Als ik Fries hoor, hoor ik muziek. Die taal is ontzettend melodieus, waarschijnlijk doordat er veel lange klinkers in voorkomen. Nederlands klinkt korter en medeklinkeriger, ik kan er weinig mee. Fries is mijn moedertaal, er zit niets tussen mij en die taal in, dus kan ik me nergens achter verschuilen. Het zit een-op-een op mijn emotie. Ik denk dat een publiek hoort dat die emotie oprecht is, zelfs als ze me niet verstaan.

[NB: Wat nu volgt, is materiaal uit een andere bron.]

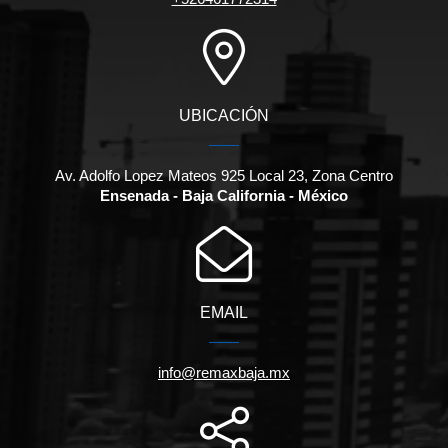
UBICACIÓN
Av. Adolfo Lopez Mateos 925 Local 23, Zona Centro
Ensenada - Baja California - México
EMAIL
info@remaxbaja.mx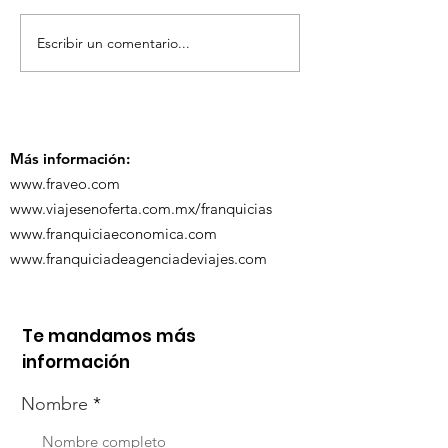
Escribir un comentario...
TourTravelynByFraveo
ViveMásViaja
participó en la
participó en 
capacitación vía
organizada po
Zoom
Más información:
www.fraveo.com
www.viajesenoferta.com.mx/franquicias
www.franquiciaeconomica.com
www.franquiciadeagenciadeviajes.com
Te mandamos más
información
Nombre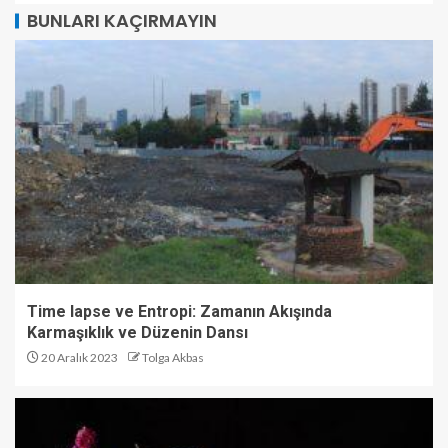
BUNLARI KAÇIRMAYIN
Time lapse ve Entropi: Zamanın Akışında
Karmaşıklık ve Düzenin Dansı
20 Aralık 2023
Tolga Akbas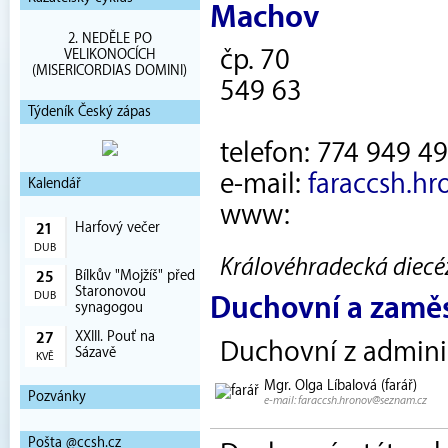
Machov
2. NEDĚLE PO
čp. 70
VELIKONOCÍCH
(MISERICORDIAS DOMINI)
549 63
Týdeník Český zápas
telefon: 774 949 4
e-mail:
faraccsh.h
Kalendář
www:
Harfový večer
21
DUB
Královéhradecká diecéz
Bílkův "Mojžíš" před
25
Staronovou
DUB
Duchovní a zamě
synagogou
XXIII. Pouť na
27
Duchovní z admini
Sázavě
KVĚ
Mgr. Olga Líbalová (farář)
Pozvánky
e-mail: faraccsh.hronov@seznam.cz
Pošta @ccsh.cz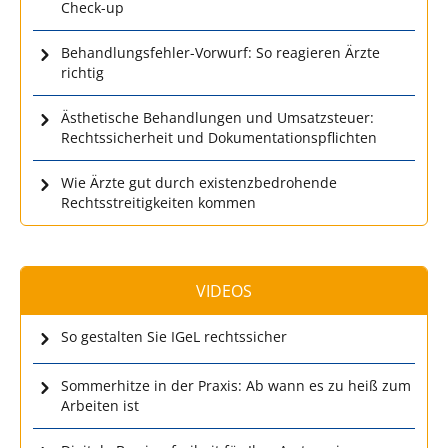
Check-up
Behandlungsfehler-Vorwurf: So reagieren Ärzte
richtig
Ästhetische Behandlungen und Umsatzsteuer:
Rechtssicherheit und Dokumentationspflichten
Wie Ärzte gut durch existenzbedrohende
Rechtsstreitigkeiten kommen
VIDEOS
So gestalten Sie IGeL rechtssicher
Sommerhitze in der Praxis: Ab wann es zu heiß zum
Arbeiten ist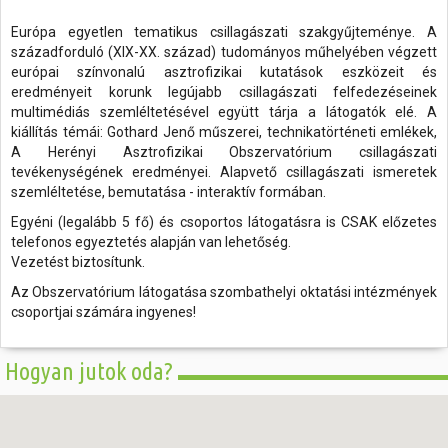
Európa egyetlen tematikus csillagászati szakgyűjteménye. A
századforduló (XIX-XX. század) tudományos műhelyében végzett
európai színvonalú asztrofizikai kutatások eszközeit és
eredményeit korunk legújabb csillagászati felfedezéseinek
multimédiás szemléltetésével együtt tárja a látogatók elé. A
kiállítás témái: Gothard Jenő műszerei, technikatörténeti emlékek,
A Herényi Asztrofizikai Obszervatórium csillagászati
tevékenységének eredményei. Alapvető csillagászati ismeretek
szemléltetése, bemutatása - interaktív formában.
Egyéni (legalább 5 fő) és csoportos látogatásra is CSAK előzetes
telefonos egyeztetés alapján van lehetőség.
Vezetést biztosítunk.
Az Obszervatórium látogatása szombathelyi oktatási intézmények
csoportjai számára ingyenes!
Hogyan jutok oda?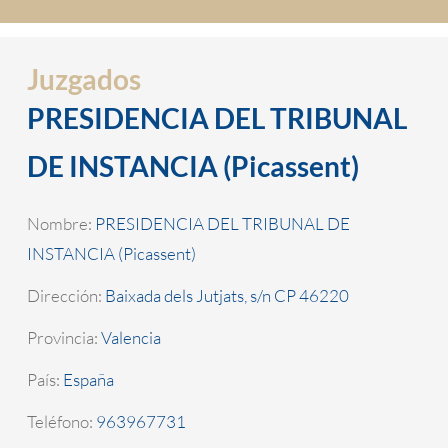
Juzgados
PRESIDENCIA DEL TRIBUNAL
DE INSTANCIA (Picassent)
Nombre:
PRESIDENCIA DEL TRIBUNAL DE
INSTANCIA (Picassent)
Dirección:
Baixada dels Jutjats, s/n CP 46220
Provincia:
Valencia
País:
España
Teléfono:
963967731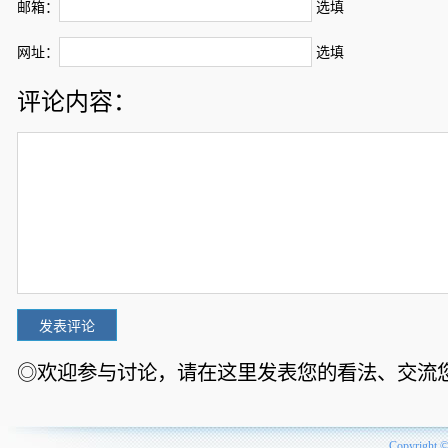
邮箱：
选填
网址：
选填
评论内容：
◎欢迎参与讨论，请在这里发表您的看法、交流
Copyright 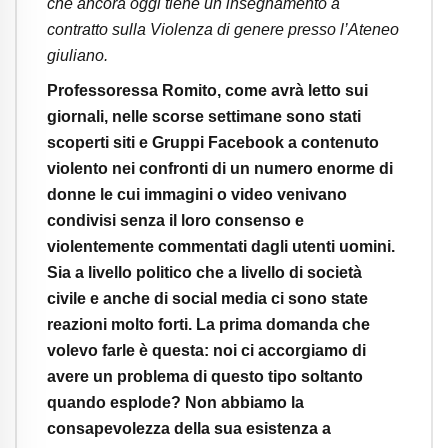
che ancora oggi tiene un insegnamento a
contratto sulla Violenza di genere presso l’Ateneo
giuliano.
Professoressa Romito, come avrà letto sui
giornali, nelle scorse settimane sono stati
scoperti siti e Gruppi Facebook a contenuto
violento nei confronti di un numero enorme di
donne le cui immagini o video venivano
condivisi senza il loro consenso e
violentemente commentati dagli utenti uomini.
Sia a livello politico che a livello di società
civile e anche di social media ci sono state
reazioni molto forti. La prima domanda che
volevo farle è questa: noi ci accorgiamo di
avere un problema di questo tipo soltanto
quando esplode? Non abbiamo la
consapevolezza della sua esistenza a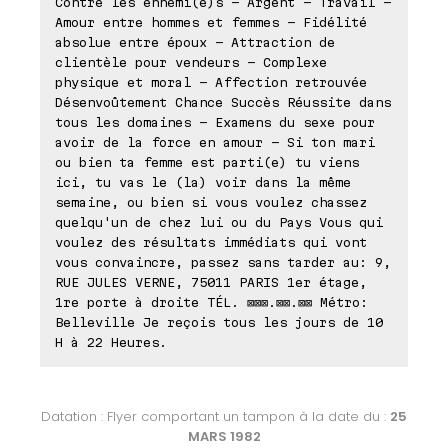
Contre les ennemi(e)s - Argent - Travail -
Amour entre hommes et femmes - Fidélité
absolue entre époux - Attraction de
clientèle pour vendeurs - Complexe
physique et moral - Affection retrouvée
Désenvoûtement Chance Succès Réussite dans
tous les domaines - Examens du sexe pour
avoir de la force en amour - Si ton mari
ou bien ta femme est parti(e) tu viens
ici, tu vas le (la) voir dans la même
semaine, ou bien si vous voulez chassez
quelqu'un de chez lui ou du Pays Vous qui
voulez des résultats immédiats qui vont
vous convaincre, passez sans tarder au: 9,
RUE JULES VERNE, 75011 PARIS 1er étage,
1re porte à droite TÉL. ⊠⊠⊠.⊠⊠.⊠⊠ Métro:
Belleville Je reçois tous les jours de 10
H à 22 Heures.
Datation : Flyer comportant un tampon à la date du :
25
MARS 1982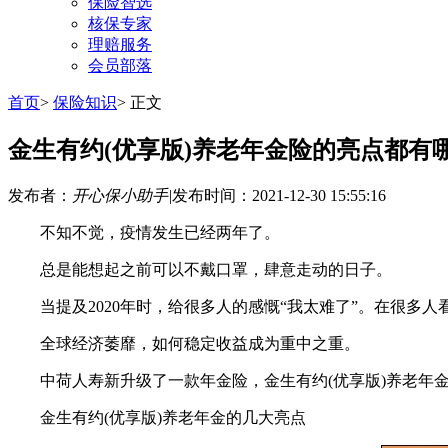
保险智选
核保专家
理赔服务
会员部落
首页
>
保险知识
>
正文
金生有约(优享版)养老年金险的亮点都有
发布者：
开心保小助手
|
发布时间：2021-12-30 15:55:16
不知不觉，疫情发生已经两年了。
总是能想起之前可以不戴口罩，肆意走动的日子。
当提及2020年时，给很多人的感慨“我太难了”。在很多人看
全球经济萎靡，如何稳定收益成为重中之重。
中荷人寿新升级了一款年金险，金生有约(优享版)养老年金
金生有约(优享版)养老年金的几大亮点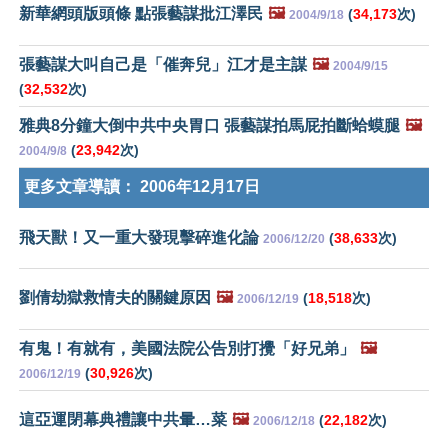
新華網頭版頭條 點張藝謀批江澤民
🖼️
(
34,173
次)
2004/9/18
張藝謀大叫自己是「催奔兒」江才是主謀
🖼️
2004/9/15
(
32,532
次)
雅典8分鐘大倒中共中央胃口 張藝謀拍馬屁拍斷蛤蟆腿
🖼️
(
23,942
次)
2004/9/8
更多文章導讀：
2006年12月17日
飛天獸！又一重大發現擊碎進化論
(
38,633
次)
2006/12/20
劉倩劫獄救情夫的關鍵原因
🖼️
(
18,518
次)
2006/12/19
有鬼！有就有，美國法院公告別打攪「好兄弟」
🖼️
(
30,926
次)
2006/12/19
這亞運閉幕典禮讓中共暈…菜
🖼️
(
22,182
次)
2006/12/18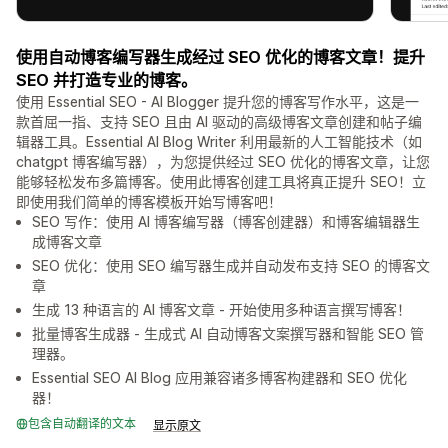
使用自动博客编写器生成经过 SEO 优化的博客文章！提升
SEO 并打造专业的博客。
使用 Essential SEO - AI Blogger 提升您的博客写作水平，这是一
款首屈一指、支持 SEO 且由 AI 驱动的高级博客文章创建和帖子编
辑器工具。Essential AI Blog Writer 利用最新的人工智能技术（如
chatgpt 博客编写器），为您提供经过 SEO 优化的博客文章，让您
能够轻松发布多篇博客。使用此博客创建工具将真正提升 SEO！立
即使用我们简单的博客模板开始写博客吧！
SEO 写作：使用 AI 博客编写器（博客创建器）和博客编辑器生
成博客文章
SEO 优化：使用 SEO 编写器生成并自动发布支持 SEO 的博客文
章
生成 13 种语言的 AI 博客文章 - 开始使用多种语言撰写博客！
批量博客生成器 - 生成式 AI 自动博客文案撰写器和智能 SEO 管
理器。
Essential SEO AI Blog 应用兼容诸多博客构建器和 SEO 优化
器！
包含自动翻译的文本
显示原文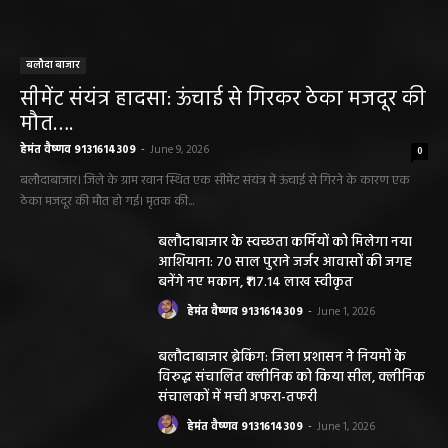
बलौदा बाजार
सीमेंट संयंत्र हादसा: ऊंचाई से गिरकर ठेका मजदूर की
मौत….
हेमंत वैष्णव 9131614309
-
June 9, 2026
0
बलौदाबाजार। जिले के ग्राम रवान स्थित एक सीमेंट संयंत्र में ऊंचाई से गिरने के कारण एक
ठेका मजदूर की मौत हो गई। मृतक की...
बलौदाबाजार के स्वच्छता कर्मियों को मिलेगा नया
आशियाना: 70 साल पुराने जर्जर आवासों की जगह
बनेंगे नए मकान, ₹117.14 लाख स्वीकृत
हेमंत वैष्णव 9131614309
-
June 1, 2026
बलौदाबाजार ब्रेकिंग: जिला प्रशासन ने नियमों के
विरुद्ध संचालित क्लीनिक को किया सील, क्लीनिक
संचालकों में मची अफरा-तफरी
हेमंत वैष्णव 9131614309
-
June 1, 2026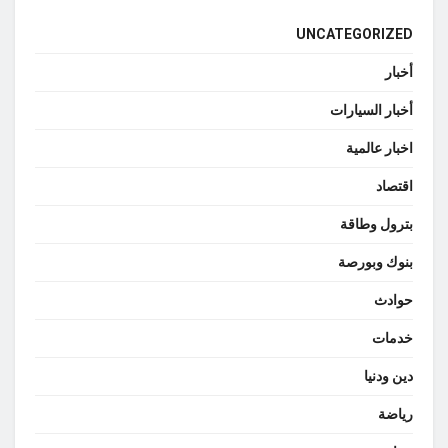
UNCATEGORIZED
أخبار
أخبار السيارات
اخبار عالمية
اقتصاد
بترول وطاقة
بنوك وبورصة
حوادث
خدمات
دين ودنيا
رياضة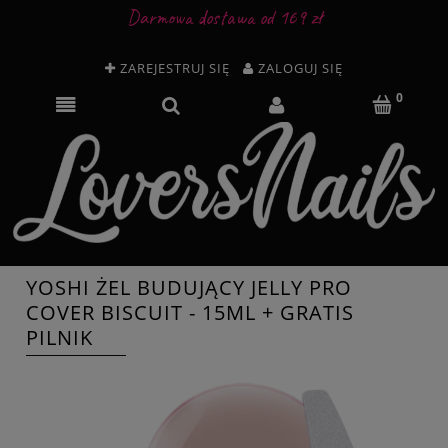
Darmowa dostawa od 169 zł
ZAREJESTRUJ SIĘ
ZALOGUJ SIĘ
YOSHI ŻEL BUDUJĄCY JELLY PRO
COVER BISCUIT - 15ML + GRATIS
PILNIK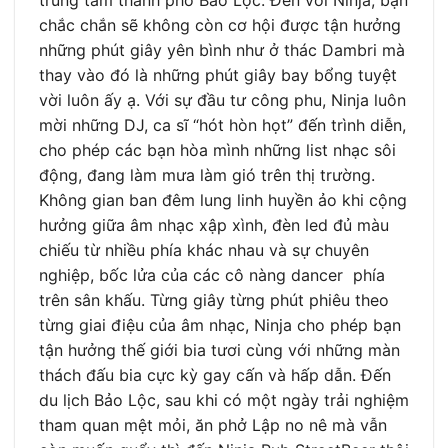
trung tâm thành phố Bảo Lộc. Đến với Ninja, bạn
chắc chắn sẽ không còn cơ hội được tận hưởng
những phút giây yên bình như ở thác Dambri mà
thay vào đó là những phút giây bay bổng tuyệt
vời luôn ấy ạ. Với sự đầu tư công phu, Ninja luôn
mời những DJ, ca sĩ “hót hòn họt” đến trình diễn,
cho phép các bạn hòa mình những list nhạc sôi
động, đang làm mưa làm gió trên thị trường.
Không gian ban đêm lung linh huyền ảo khi cộng
hưởng giữa âm nhạc xập xình, đèn led đủ màu
chiếu từ nhiều phía khác nhau và sự chuyên
nghiệp, bốc lửa của các cô nàng dancer phía
trên sân khấu. Từng giây từng phút phiêu theo
từng giai điệu của âm nhạc, Ninja cho phép bạn
tận hưởng thế giới bia tươi cùng với những màn
thách đấu bia cực kỳ gay cấn và hấp dẫn. Đến
du lịch Bảo Lộc, sau khi có một ngày trải nghiệm
tham quan mệt mỏi, ăn phở Lập no nê mà vẫn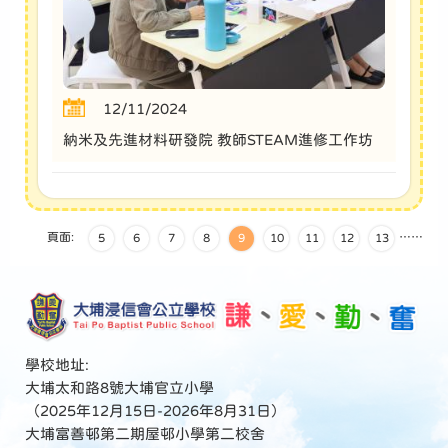
12/11/2024
納米及先進材料研發院 教師STEAM進修工作坊
頁面:
…
…
5
6
7
8
9
10
11
12
13
學校地址:
大埔太和路8號大埔官立小學
（2025年12月15日-2026年8月31日）
大埔富善邨第二期屋邨小學第二校舍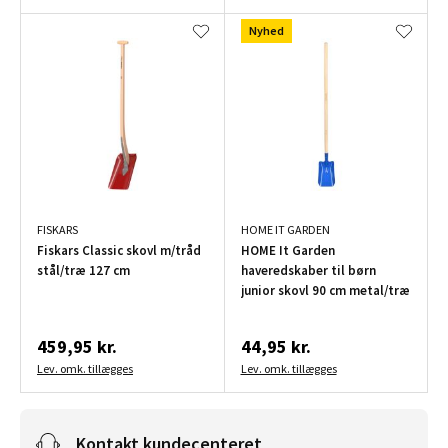
Nyhed
FISKARS
HOME IT GARDEN
Fiskars Classic skovl m/tråd
HOME It Garden
stål/træ 127 cm
haveredskaber til børn
junior skovl 90 cm metal/træ
459,95 kr.
44,95 kr.
Lev. omk. tillægges
Lev. omk. tillægges
Kontakt kundecenteret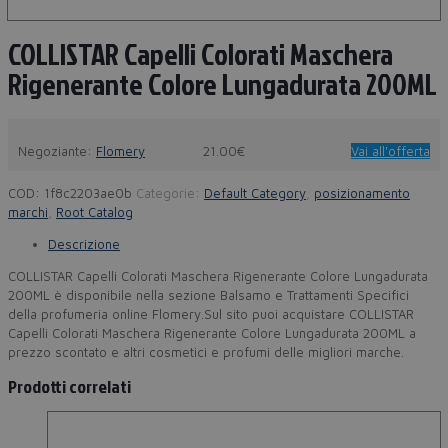
COLLISTAR Capelli Colorati Maschera
Rigenerante Colore Lungadurata 200ML
Negoziante:
Flomery
21.00€
Vai all'offerta
COD:
1f8c2203ae0b
Categorie:
Default Category
,
posizionamento
marchi
,
Root Catalog
Descrizione
COLLISTAR Capelli Colorati Maschera Rigenerante Colore Lungadurata
200ML è disponibile nella sezione Balsamo e Trattamenti Specifici
della profumeria online Flomery.Sul sito puoi acquistare COLLISTAR
Capelli Colorati Maschera Rigenerante Colore Lungadurata 200ML a
prezzo scontato e altri cosmetici e profumi delle migliori marche.
Prodotti correlati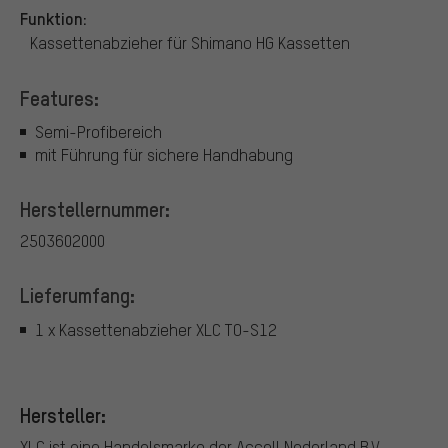
Funktion:
Kassettenabzieher für Shimano HG Kassetten
Features:
Semi-Profibereich
mit Führung für sichere Handhabung
Herstellernummer:
2503602000
Lieferumfang:
1 x Kassettenabzieher XLC TO-S12
Hersteller:
XLC ist eine Handelsmarke der Accell Nederland B.V.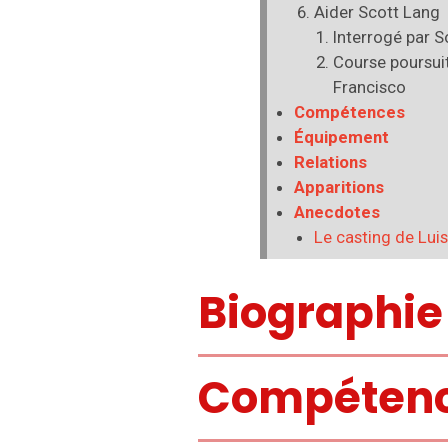
Aider Scott Lang
Interrogé par 
Course poursui
Francisco
Compétences
Équipement
Relations
Apparitions
Anecdotes
Le casting de Luis
Biographie
Compéten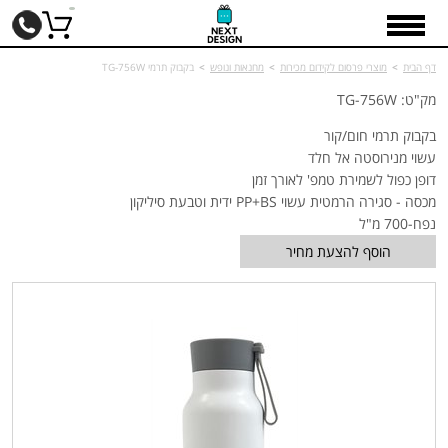
דף הבית
>
מוצרי פרסום לקידום מכירות
>
מחנאות ונופש
>
בקבוק תרמי TG-756W
מק"ט: TG-756W
בקבוק תרמי חום/קור
עשוי מנירוסטה אל חלד
דופן כפול לשמירת טמפ' לאורך זמן
מכסה - סגירה הרמטית עשוי PP+BS ידית וטבעת סיליקון
נפח-700 מ"ל
הוסף להצעת מחיר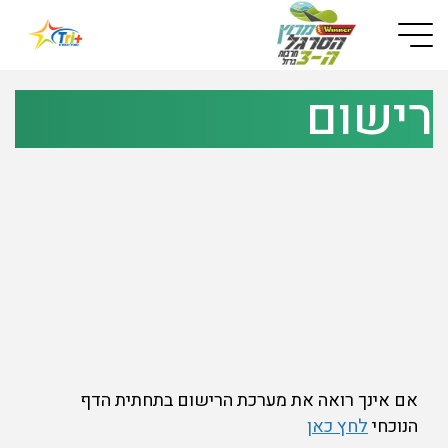
Button used only for devices with a small screen
רישום
אם אינך רואה את מערכת הרישום בתחתית הדף
הנוכחי
לחץ כאן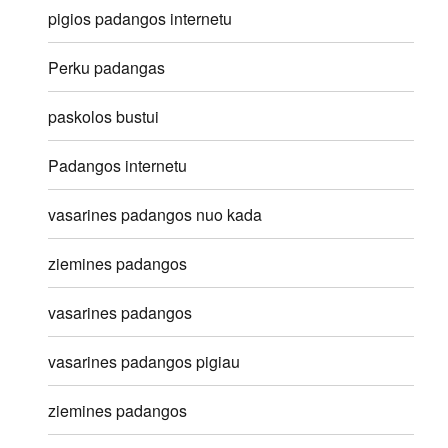
pigios padangos internetu
Perku padangas
paskolos bustui
Padangos internetu
vasarines padangos nuo kada
ziemines padangos
vasarines padangos
vasarines padangos pigiau
ziemines padangos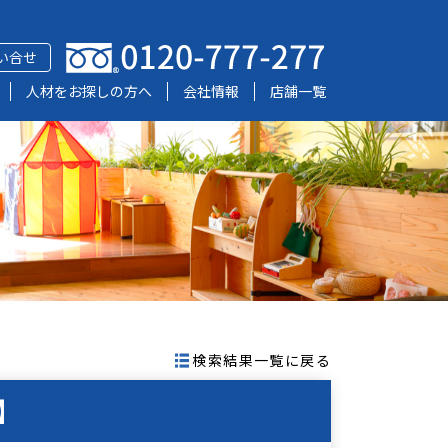
い合せ
人材をお探しの方へ
会社情報
店舗一覧
検索結果一覧に戻る
】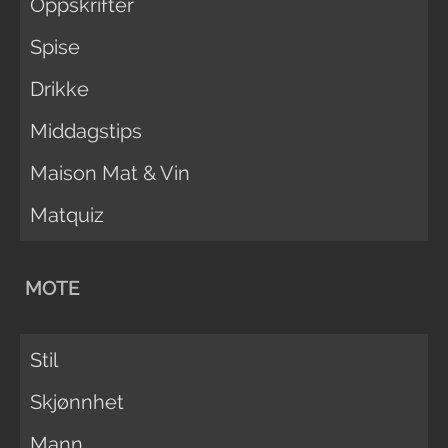
Oppskrifter
Spise
Drikke
Middagstips
Maison Mat & Vin
Matquiz
MOTE
Stil
Skjønnhet
Mann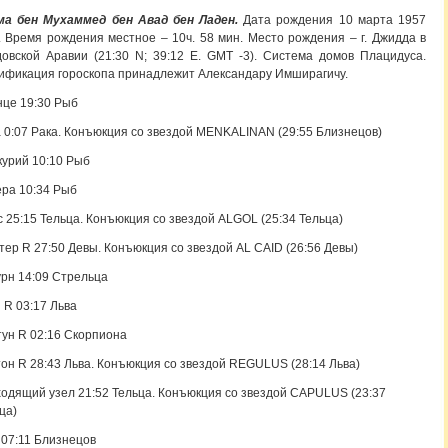
ма бен Мухаммед бен Авад бен Ладен.
Дата рождения 10 марта 1957
. Время рождения местное – 10ч. 58 мин. Место рождения – г. Джидда в
овской Аравии (21:30 N; 39:12 E. GMT -3). Система домов Плацидуса.
ификация гороскопа принадлежит Александару Имширагичу.
це 19:30 Рыб
 0:07 Рака. Конъюкция со звездой MENKALINAN (29:55 Близнецов)
урий 10:10 Рыб
ра 10:34 Рыб
 25:15 Тельца. Конъюкция со звездой ALGOL (25:34 Тельца)
ер R 27:50 Девы. Конъюкция со звездой AL CAID (26:56 Девы)
рн 14:09 Стрельца
 R 03:17 Льва
ун R 02:16 Скорпиона
он R 28:43 Льва. Конъюкция со звездой REGULUS (28:14 Льва)
одящий узел 21:52 Тельца. Конъюкция со звездой CAPULUS (23:37
ца)
07:11 Близнецов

De helft van de nummers op Plant is in het Engels, vooral de nummers met een meer directe boodschap. Ik wilde me meer uitspreken met dit album, daar leent het Engels zich goed voor. De nummers die heel dicht bij mij komen, zing ik wel in het Fries. Zoals Sabearelân, waarin ik tegen mijn kinderen wil zeggen dat alles goed komt. Maar kan ik dat echt zeggen? Ben ik dan wel eerlijk?”
RUIKEN Dieren, mest en hooi: de geuren van mijn jeugd
“Als kind was ik vaak buiten. In het veld en op de boerderij aan het einde van de straat, waar ik samen met andere kinderen rondhing. Die geur van dieren, hooi en mest is zo vertrouwd. Ik word er nog altijd blij van.
Op de boerderij beleefden we avonturen, zo noemden we dat. Dan moest er een kudde jonge stieren uit het land worden opgehaald en mochten wij mee op de trekker. Of er werd een kalfje geboren. Zodra ik de kerkklokken hoorde, wist ik: ik moet naar huis om te eten.
Mijn kinderen groeien op in hetzelfde dorp, ook zij zijn veel buiten. In deze tijd van het jaar gaan ze bijna dagelijks met de telescoop naar vogelkijkhutten, om ringen af te lezen. Ik ben blij dat mijn kinderen die verbondenheid met de wereld om ons heen ook voelen.”
INTUÏTIE Laat het niet-weten toe
“De opgaven waar wij als samenleving voor staan – de klimaatcrisis, het verlies van biodiversiteit – zijn groot en complex. Waar te beginnen? Volgens mij weten we het met z’n allen even niet. We zijn ons ervan bewust dat ons oude systeem onhoudbaar is, maar zijn nog op zoek naar het nieuwe verhaal. We zitten in een fase van niet-weten. Dat voelt oncomfortabel.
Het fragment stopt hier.